Brief = Could you return every record below without changing a word?

Input data =
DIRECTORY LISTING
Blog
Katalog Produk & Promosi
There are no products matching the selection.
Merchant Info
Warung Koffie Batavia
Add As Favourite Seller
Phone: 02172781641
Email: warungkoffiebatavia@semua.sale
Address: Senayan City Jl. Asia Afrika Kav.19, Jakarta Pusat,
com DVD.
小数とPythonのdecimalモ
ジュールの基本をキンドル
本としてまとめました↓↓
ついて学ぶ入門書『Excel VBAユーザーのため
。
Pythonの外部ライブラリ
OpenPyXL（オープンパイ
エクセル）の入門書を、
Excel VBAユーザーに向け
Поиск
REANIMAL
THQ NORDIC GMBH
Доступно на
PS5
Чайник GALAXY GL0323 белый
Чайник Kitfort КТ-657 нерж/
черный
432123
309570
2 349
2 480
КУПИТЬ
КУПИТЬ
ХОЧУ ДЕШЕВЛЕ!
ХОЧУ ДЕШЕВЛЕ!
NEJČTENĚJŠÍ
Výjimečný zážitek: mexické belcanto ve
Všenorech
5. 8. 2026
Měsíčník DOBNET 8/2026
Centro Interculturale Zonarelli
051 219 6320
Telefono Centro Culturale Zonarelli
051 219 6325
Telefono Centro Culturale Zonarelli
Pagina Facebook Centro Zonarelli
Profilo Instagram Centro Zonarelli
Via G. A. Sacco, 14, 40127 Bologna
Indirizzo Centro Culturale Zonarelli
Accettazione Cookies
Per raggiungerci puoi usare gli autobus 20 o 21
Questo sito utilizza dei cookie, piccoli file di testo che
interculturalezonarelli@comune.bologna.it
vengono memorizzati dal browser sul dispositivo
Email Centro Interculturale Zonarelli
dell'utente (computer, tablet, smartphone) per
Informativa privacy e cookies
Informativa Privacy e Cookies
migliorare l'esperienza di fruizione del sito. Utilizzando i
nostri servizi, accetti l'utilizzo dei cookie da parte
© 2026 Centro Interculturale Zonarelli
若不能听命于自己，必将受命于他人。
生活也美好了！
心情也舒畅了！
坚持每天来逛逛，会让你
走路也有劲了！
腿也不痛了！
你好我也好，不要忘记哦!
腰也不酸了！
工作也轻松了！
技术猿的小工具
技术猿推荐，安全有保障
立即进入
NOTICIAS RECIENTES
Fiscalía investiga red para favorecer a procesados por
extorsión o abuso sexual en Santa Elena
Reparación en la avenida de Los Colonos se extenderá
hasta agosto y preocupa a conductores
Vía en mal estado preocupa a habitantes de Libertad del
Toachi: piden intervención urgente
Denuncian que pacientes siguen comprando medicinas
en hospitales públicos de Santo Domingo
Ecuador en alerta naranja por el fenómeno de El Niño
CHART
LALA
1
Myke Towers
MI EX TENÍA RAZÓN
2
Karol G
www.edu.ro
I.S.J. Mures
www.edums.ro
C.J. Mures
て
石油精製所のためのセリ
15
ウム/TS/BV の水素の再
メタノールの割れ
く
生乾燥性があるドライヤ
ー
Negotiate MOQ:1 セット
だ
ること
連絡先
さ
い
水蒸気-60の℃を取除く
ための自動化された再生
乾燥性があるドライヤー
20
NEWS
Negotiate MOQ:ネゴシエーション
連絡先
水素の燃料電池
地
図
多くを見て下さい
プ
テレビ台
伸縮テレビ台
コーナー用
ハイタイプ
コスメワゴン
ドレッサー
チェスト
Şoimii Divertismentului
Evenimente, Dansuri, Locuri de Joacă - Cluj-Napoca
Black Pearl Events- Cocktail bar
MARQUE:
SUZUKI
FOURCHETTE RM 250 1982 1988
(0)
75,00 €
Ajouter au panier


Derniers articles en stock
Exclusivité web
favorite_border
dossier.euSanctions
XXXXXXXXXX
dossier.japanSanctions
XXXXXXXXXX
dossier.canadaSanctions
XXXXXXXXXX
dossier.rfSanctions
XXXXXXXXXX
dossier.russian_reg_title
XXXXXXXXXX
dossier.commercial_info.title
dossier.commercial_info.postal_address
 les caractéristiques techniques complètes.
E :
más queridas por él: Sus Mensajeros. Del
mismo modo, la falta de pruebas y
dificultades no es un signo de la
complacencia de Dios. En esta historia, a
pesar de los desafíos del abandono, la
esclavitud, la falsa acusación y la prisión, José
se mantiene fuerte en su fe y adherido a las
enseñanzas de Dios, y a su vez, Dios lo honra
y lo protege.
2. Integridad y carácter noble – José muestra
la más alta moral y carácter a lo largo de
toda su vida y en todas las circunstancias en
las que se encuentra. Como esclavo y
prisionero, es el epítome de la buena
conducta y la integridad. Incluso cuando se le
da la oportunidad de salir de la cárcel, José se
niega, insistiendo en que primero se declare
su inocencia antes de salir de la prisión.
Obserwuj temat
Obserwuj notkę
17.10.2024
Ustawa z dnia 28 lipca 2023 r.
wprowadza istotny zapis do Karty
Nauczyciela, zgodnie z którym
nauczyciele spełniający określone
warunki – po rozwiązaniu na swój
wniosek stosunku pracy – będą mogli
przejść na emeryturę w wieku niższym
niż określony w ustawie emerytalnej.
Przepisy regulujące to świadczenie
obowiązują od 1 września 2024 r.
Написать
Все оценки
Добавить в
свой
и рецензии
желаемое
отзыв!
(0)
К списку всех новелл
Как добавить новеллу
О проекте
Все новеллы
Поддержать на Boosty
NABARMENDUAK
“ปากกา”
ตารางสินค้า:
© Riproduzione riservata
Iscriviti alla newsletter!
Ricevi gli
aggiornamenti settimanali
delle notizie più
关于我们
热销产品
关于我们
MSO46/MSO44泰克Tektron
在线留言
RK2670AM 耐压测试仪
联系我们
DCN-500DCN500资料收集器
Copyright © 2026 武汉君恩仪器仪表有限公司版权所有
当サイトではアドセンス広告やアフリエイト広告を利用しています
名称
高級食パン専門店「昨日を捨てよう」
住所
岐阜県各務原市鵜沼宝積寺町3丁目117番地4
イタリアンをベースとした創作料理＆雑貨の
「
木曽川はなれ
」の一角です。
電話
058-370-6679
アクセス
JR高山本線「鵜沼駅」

Result =
DIRECTORY LISTING
Blog
Katalog Produk & Promosi
There are no products matching the selection.
Merchant Info
Warung Koffie Batavia
Add As Favourite Seller
Phone: 02172781641
Email: warungkoffiebatavia@semua.sale
Address: Senayan City Jl. Asia Afrika Kav.19, Jakarta Pusat,
com DVD.
小数とPythonのdecimalモ
ジュールの基本をキンドル
本としてまとめました↓↓
ついて学ぶ入門書『Excel VBAユーザーのため
。
Pythonの外部ライブラリ
OpenPyXL（オープンパイ
エクセル）の入門書を、
Excel VBAユーザーに向け
Поиск
REANIMAL
THQ NORDIC GMBH
Доступно на
PS5
Чайник GALAXY GL0323 белый
Чайник Kitfort КТ-657 нерж/
черный
432123
309570
2 349
2 480
КУПИТЬ
КУПИТЬ
ХОЧУ ДЕШЕВЛЕ!
ХОЧУ ДЕШЕВЛЕ!
NEJČTENĚJŠÍ
Výjimečný zážitek: mexické belcanto ve
Všenorech
5. 8. 2026
Měsíčník DOBNET 8/2026
Centro Interculturale Zonarelli
051 219 6320
Telefono Centro Culturale Zonarelli
051 219 6325
Telefono Centro Culturale Zonarelli
Pagina Facebook Centro Zonarelli
Profilo Instagram Centro Zonarelli
Via G. A. Sacco, 14, 40127 Bologna
Indirizzo Centro Culturale Zonarelli
Accettazione Cookies
Per raggiungerci puoi usare gli autobus 20 o 21
Questo sito utilizza dei cookie, piccoli file di testo che
interculturalezonarelli@comune.bologna.it
vengono memorizzati dal browser sul dispositivo
Email Centro Interculturale Zonarelli
dell'utente (computer, tablet, smartphone) per
Informativa privacy e cookies
Informativa Privacy e Cookies
migliorare l'esperienza di fruizione del sito. Utilizzando i
nostri servizi, accetti l'utilizzo dei cookie da parte
© 2026 Centro Interculturale Zonarelli
若不能听命于自己，必将受命于他人。
生活也美好了！
心情也舒畅了！
坚持每天来逛逛，会让你
走路也有劲了！
腿也不痛了！
你好我也好，不要忘记哦!
腰也不酸了！
工作也轻松了！
技术猿的小工具
技术猿推荐，安全有保障
立即进入
NOTICIAS RECIENTES
Fiscalía investiga red para favorecer a procesados por
extorsión o abuso sexual en Santa Elena
Reparación en la avenida de Los Colonos se extenderá
hasta agosto y preocupa a conductores
Vía en mal estado preocupa a habitantes de Libertad del
Toachi: piden intervención urgente
Denuncian que pacientes siguen comprando medicinas
en hospitales públicos de Santo Domingo
Ecuador en alerta naranja por el fenómeno de El Niño
CHART
LALA
1
Myke Towers
MI EX TENÍA RAZÓN
2
Karol G
www.edu.ro
I.S.J. Mures
www.edums.ro
C.J. Mures
て
石油精製所のためのセリ
15
ウム/TS/BV の水素の再
メタノールの割れ
く
生乾燥性があるドライヤ
ー
Negotiate MOQ:1 セット
だ
ること
連絡先
さ
い
水蒸気-60の℃を取除く
ための自動化された再生
乾燥性があるドライヤー
20
NEWS
Negotiate MOQ:ネゴシエーション
連絡先
水素の燃料電池
地
図
多くを見て下さい
プ
テレビ台
伸縮テレビ台
コーナー用
ハイタイプ
コスメワゴン
ドレッサー
チェスト
Şoimii Divertismentului
Evenimente, Dansuri, Locuri de Joacă - Cluj-Napoca
Black Pearl Events- Cocktail bar
MARQUE:
SUZUKI
FOURCHETTE RM 250 1982 1988
(0)
75,00 €
Ajouter au panier


Derniers articles en stock
Exclusivité web
favorite_border
dossier.euSanctions
XXXXXXXXXX
dossier.japanSanctions
XXXXXXXXXX
dossier.canadaSanctions
XXXXXXXXXX
dossier.rfSanctions
XXXXXXXXXX
dossier.russian_reg_title
XXXXXXXXXX
dossier.commercial_info.title
dossier.commercial_info.postal_address
 les caractéristiques techniques complètes.
E :
más queridas por él: Sus Mensajeros. Del
mismo modo, la falta de pruebas y
dificultades no es un signo de la
complacencia de Dios. En esta historia, a
pesar de los desafíos del abandono, la
esclavitud, la falsa acusación y la prisión, José
se mantiene fuerte en su fe y adherido a las
enseñanzas de Dios, y a su vez, Dios lo honra
y lo protege.
2. Integridad y carácter noble – José muestra
la más alta moral y carácter a lo largo de
toda su vida y en todas las circunstancias en
las que se encuentra. Como esclavo y
prisionero, es el epítome de la buena
conducta y la integridad. Incluso cuando se le
da la oportunidad de salir de la cárcel, José se
niega, insistiendo en que primero se declare
su inocencia antes de salir de la prisión.
Obserwuj temat
Obserwuj notkę
17.10.2024
Ustawa z dnia 28 lipca 2023 r.
wprowadza istotny zapis do Karty
Nauczyciela, zgodnie z którym
nauczyciele spełniający określone
warunki – po rozwiązaniu na swój
wniosek stosunku pracy – będą mogli
przejść na emeryturę w wieku niższym
niż określony w ustawie emerytalnej.
Przepisy regulujące to świadczenie
obowiązują od 1 września 2024 r.
Написать
Все оценки
Добавить в
свой
и рецензии
желаемое
отзыв!
(0)
К списку всех новелл
Как добавить новеллу
О проекте
Все новеллы
Поддержать на Boosty
NABARMENDUAK
“ปากกา”
ตารางสินค้า:
© Riproduzione riservata
Iscriviti alla newsletter!
Ricevi gli
aggiornamenti settimanali
delle notizie più
关于我们
热销产品
关于我们
MSO46/MSO44泰克Tektron
在线留言
RK2670AM 耐压测试仪
联系我们
DCN-500DCN500资料收集器
Copyright © 2026 武汉君恩仪器仪表有限公司版权所有
当サイトではアドセンス広告やアフリエイト広告を利用しています
名称
高級食パン専門店「昨日を捨てよう」
住所
岐阜県各務原市鵜沼宝積寺町3丁目117番地4
イタリアンをベースとした創作料理＆雑貨の
「
木曽川はなれ
」の一角です。
電話
058-370-6679
アクセス
JR高山本線「鵜沼駅」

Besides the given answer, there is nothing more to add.